**Your assignment:**
Look through the material that follows and show every line with the string "picture".

**Material provided:**
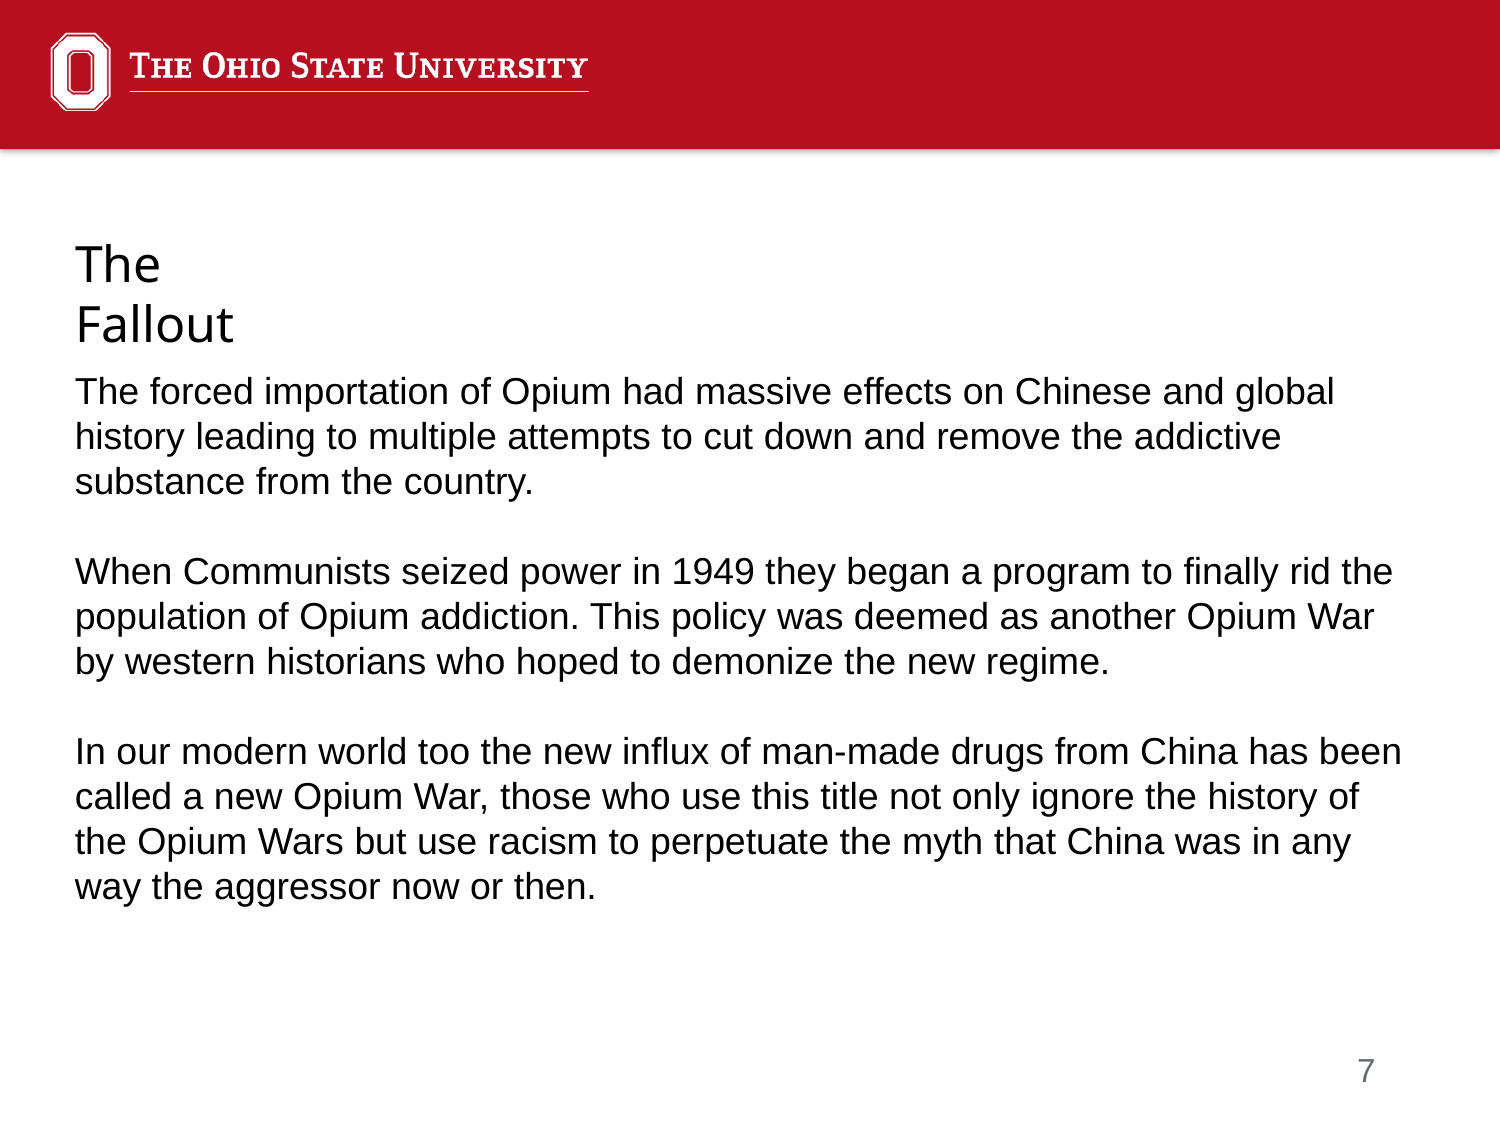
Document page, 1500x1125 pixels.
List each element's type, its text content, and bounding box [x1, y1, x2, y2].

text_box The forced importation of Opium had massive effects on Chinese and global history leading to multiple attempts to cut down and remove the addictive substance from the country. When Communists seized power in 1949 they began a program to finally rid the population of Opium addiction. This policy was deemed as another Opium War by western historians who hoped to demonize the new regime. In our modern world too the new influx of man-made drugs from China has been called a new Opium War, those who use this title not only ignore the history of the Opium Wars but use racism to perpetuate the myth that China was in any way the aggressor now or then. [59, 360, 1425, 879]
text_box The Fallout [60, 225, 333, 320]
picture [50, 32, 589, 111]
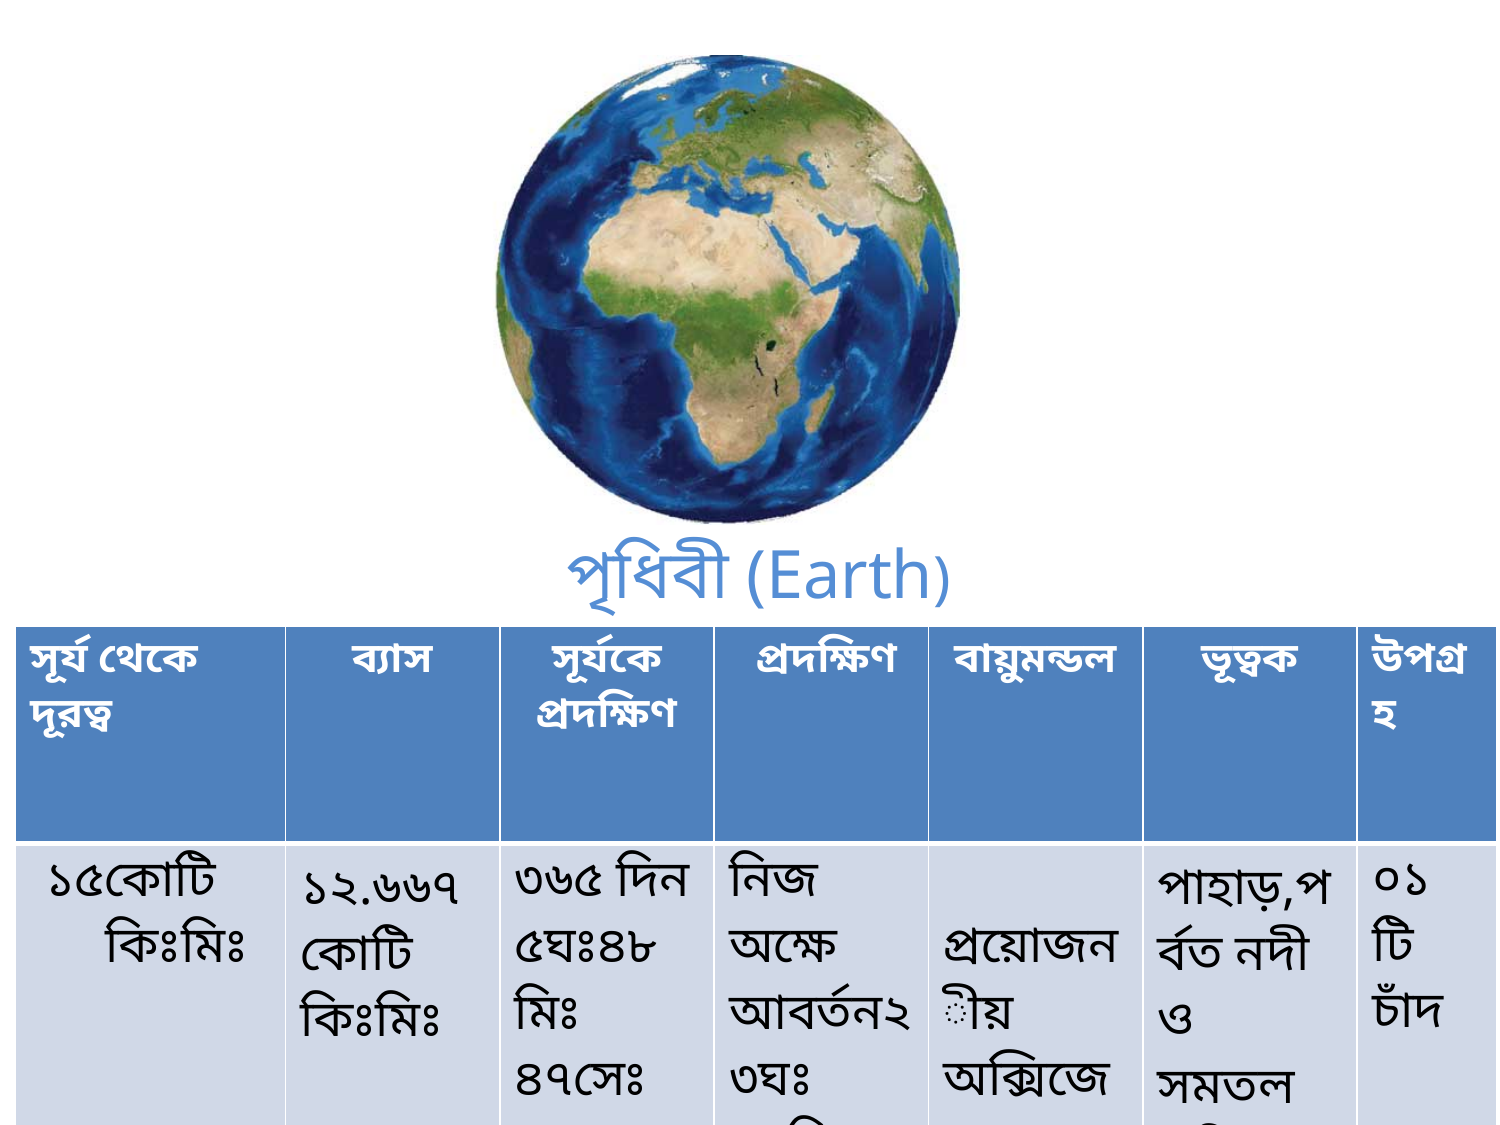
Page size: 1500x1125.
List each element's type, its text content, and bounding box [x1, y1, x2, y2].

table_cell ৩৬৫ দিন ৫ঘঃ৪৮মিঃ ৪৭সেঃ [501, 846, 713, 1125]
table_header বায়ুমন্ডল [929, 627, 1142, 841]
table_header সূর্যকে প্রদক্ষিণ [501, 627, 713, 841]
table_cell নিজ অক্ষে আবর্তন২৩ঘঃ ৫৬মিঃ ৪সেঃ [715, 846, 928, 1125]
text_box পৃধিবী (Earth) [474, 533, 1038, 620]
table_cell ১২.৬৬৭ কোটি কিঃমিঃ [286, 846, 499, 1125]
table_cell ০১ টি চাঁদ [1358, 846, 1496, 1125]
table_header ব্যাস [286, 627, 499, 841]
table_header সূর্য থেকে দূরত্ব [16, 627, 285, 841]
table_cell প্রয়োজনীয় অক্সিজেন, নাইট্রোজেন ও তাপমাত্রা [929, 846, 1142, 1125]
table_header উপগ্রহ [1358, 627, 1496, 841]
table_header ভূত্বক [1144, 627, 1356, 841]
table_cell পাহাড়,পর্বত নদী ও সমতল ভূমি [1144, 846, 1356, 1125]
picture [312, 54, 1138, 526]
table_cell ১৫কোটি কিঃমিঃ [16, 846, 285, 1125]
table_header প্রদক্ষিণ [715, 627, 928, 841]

**The completed task:**
picture [50, 32, 589, 111]
picture [312, 54, 1138, 526]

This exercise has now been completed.